GitTracking Empty Folders (.gitkeep)

Tracking Empty Folders (.gitkeep)

Git tracks files, not folders. A directory that contains no tracked files is invisible to Git — when you commit, it does not appear in the repository, and when you clone, it does not get created. To preserve a meaningful empty folder, you put a placeholder file inside. The community convention is to call that file .gitkeep.

The problem

Empty folders disappear

Bash
mkdir uploads
git status
# (nothing to commit — Git does not see the empty folder)

# After cloning your repo elsewhere:
ls uploads
# ls: uploads: No such file or directory

Many projects need an empty directory to exist at runtime — for uploads, cache, logs, temp files, etc. Git itself does not care, but the application will crash if the path does not exist.

The solution: a placeholder file

Add a tiny file inside the folder

Bash
touch uploads/.gitkeep
git add uploads/.gitkeep
git commit -m "Preserve uploads/ directory"

Now uploads/ contains one tracked file (.gitkeep) — so Git sees the folder and includes it in clones.
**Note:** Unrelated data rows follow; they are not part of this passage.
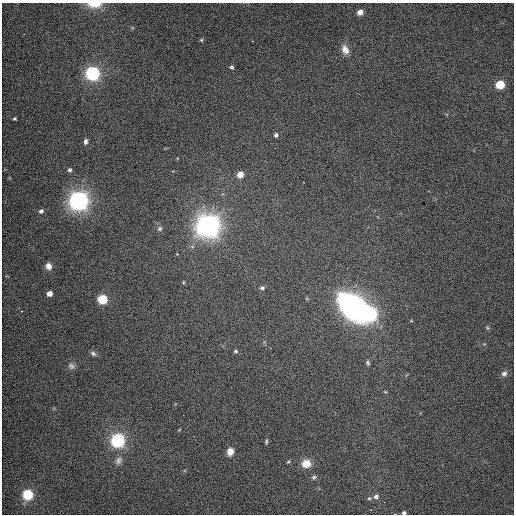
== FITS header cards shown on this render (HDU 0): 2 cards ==
NAXIS1  =                  512 / Axis length
NAXIS2  =                  512 / Axis length

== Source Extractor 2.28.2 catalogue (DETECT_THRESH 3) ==
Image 512 x 512 px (HDU 0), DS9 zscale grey, 1 PNG px = 1 image px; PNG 516 x 516 px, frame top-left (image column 1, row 512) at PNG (2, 3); no overlay
Background 503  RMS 2.8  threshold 8.39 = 3 sigma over >= 5 px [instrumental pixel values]
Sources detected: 46; all 46 listed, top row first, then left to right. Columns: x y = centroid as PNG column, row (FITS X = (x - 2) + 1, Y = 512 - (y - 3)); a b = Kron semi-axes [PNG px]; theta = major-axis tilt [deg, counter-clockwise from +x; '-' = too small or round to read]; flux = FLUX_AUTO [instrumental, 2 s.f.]
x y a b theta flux
94 4 14 6 -2 3800
360 12 6 5 - 1000
132 28 6 3 -19 210
201 40 6 5 - 300
252 41 2 2 - 120
345 50 13 9 -69 1700
231 67 6 6 - 450
92 74 6 6 - 62000
500 85 6 5 - 9800
14 119 4 4 - 270
276 135 6 6 - 580
86 141 8 6 80 660
69 170 6 6 - 570
240 174 8 7 - 1500
78 201 7 7 - 170000
41 211 7 6 - 630
208 225 10 8 89 280000
160 229 8 7 - 600
48 266 9 8 - 1400
183 282 5 3 - 170
262 288 5 4 - 350
49 293 5 5 - 1400
102 299 6 5 - 14000
353 306 32 22 -44 36000
22 311 4 3 - 190
370 314 7 7 - 45000
487 328 7 5 -20 310
484 344 5 4 - 210
236 351 5 4 - 270
93 353 9 6 -40 590
368 363 7 5 -67 370
71 366 11 9 -22 860
504 374 8 8 - 810
385 392 5 3 - 170
179 430 5 3 - 140
117 440 6 6 - 56000
266 441 5 4 - 260
230 452 8 7 - 1400
118 460 12 9 51 1100
306 464 9 8 - 2500
314 477 6 5 - 340
27 495 6 6 - 21000
376 496 7 6 - 660
369 498 5 5 - 270
371 510 2 2 - 120
404 513 5 4 - 430
At the frame edge (FLAGS 8, measured only in part):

The file itself is empty and just exists for its name.

.gitkeep is just a convention

Important detail: .gitkeep is not a special Git filename. It is just a community-chosen name for a placeholder. You could call it .keep, placeholder, __init__.py, or anything else. Git has no idea this file is “for” keeping a folder.

Other common names
`.gitkeep` is the most popular. Python projects often use `__init__.py` for the same purpose. Some teams use plain `.keep`. Pick one, be consistent.
Combining with .gitignore

A common pattern: ignore everything inside an upload folder except the .gitkeep.

uploads/.gitignore

Text
# Ignore everything in this folder…
*

# …but track this file so the folder is preserved
!.gitkeep

# And keep this .gitignore itself
!.gitignore

Now the folder is preserved in the repo, but the files dropped into it at runtime are not tracked.

A README.md works just as well

Some teams prefer to put an actual README.md in the folder explaining what it is for. That is better than .gitkeep because it documents intent, and any future developer reading the repo learns why the folder exists.

uploads/README.md

Text
# Uploads folder

This directory holds user-uploaded files at runtime.
It is intentionally empty in version control.
```bash
$ ls uploads/
```
Files placed here at runtime are ignored by .gitignore.
Practical scenarios
  • Upload directories — user-generated files; the folder must exist before runtime.

  • Cache or temp folders — the app expects to write here.

  • Log directorieslogs/, tmp/, etc.

  • Build output placeholders — e.g., dist/ with a .gitkeep so deploy scripts have somewhere to copy files.

  • Convention foldersmigrations/, seeders/, scripts/ that begin empty in a fresh project.

Verifying it works

Bash
git ls-files | grep uploads
# uploads/.gitkeep   ← Git is tracking the folder

# After cloning the repo to a new machine:
git clone <url> fresh-copy
ls fresh-copy/uploads
# uploads/ exists, containing .gitkeep
Removing a .gitkeep later

Once the folder starts holding real tracked files, the placeholder becomes unnecessary. You can remove it:

Bash
git rm uploads/.gitkeep
git commit -m "Remove placeholder; folder now has real files"
Tip
For application code, prefer adding a meaningful README.md instead of a blank .gitkeep. A future contributor can read it; an empty file just makes them wonder why it exists.